Thread: about typename keyword

In general it is not possible for the non-psychic compiler to know that Seq<T>::iterator is intended as the name of a type (type name) rather than the name of something that is not a type (such as a function or a template). If we want to state that something should be treated as a type, we can do so using the typename keyword. For more details you can read a C++ standard text. I got the above information from The C++ Programming Language, Special Edition by Stroustrup, the Creator of C++, section C.13.5 Typename and Template.

I am in template section amd i don't understand typename keyword's meaning and usage.

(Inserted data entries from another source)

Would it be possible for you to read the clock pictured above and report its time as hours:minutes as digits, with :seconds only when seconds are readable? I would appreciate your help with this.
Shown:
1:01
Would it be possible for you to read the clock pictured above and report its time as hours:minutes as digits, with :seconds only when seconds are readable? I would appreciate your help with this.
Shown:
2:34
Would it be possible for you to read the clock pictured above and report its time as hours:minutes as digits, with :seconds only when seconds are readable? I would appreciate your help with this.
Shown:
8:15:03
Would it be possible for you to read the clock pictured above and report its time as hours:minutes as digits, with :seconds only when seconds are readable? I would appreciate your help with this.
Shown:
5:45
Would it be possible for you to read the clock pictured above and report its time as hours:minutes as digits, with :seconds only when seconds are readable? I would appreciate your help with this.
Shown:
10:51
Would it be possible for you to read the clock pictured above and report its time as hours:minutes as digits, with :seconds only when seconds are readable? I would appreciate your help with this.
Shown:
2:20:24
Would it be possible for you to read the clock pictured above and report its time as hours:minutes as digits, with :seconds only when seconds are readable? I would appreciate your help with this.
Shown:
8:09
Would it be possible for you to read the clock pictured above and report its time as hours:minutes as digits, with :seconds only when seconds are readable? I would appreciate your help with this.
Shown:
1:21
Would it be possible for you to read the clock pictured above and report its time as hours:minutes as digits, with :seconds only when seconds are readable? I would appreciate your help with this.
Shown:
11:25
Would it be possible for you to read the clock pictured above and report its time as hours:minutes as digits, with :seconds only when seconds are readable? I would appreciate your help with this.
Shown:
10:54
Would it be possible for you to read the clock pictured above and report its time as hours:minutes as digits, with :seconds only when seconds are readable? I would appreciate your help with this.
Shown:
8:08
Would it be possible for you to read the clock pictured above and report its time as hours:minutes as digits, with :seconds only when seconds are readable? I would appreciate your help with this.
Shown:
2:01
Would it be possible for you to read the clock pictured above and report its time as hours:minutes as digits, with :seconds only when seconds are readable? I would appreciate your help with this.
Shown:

Suppose you had a static member of the class Seq<T> called 'iterator' and it was equal to 10. You could display iterator's value like this:

cout<<Seq<T>::iterator;


So in this statement:

Seq<T>::iterator b = seq.begin();

the compiler thinks Seq<T>::iterator is a variable name, and it tries to replace it with its value. If there were a static variable in the class Seq<T> called iterator, and it had a value of 10, that would produce:

10 b = seq.begin();

Even though that doesn't make any sense, the compiler still can't figure out that in that context Seq<T>::iterator should not be considered a static variable name. So to tell the compiler that you are not refering to a static variable name, you need to use the keyword 'typename'. The typename keyword tells the compiler to look in Seq<T> for a type called 'iterator' rather than a variable called 'iterator'.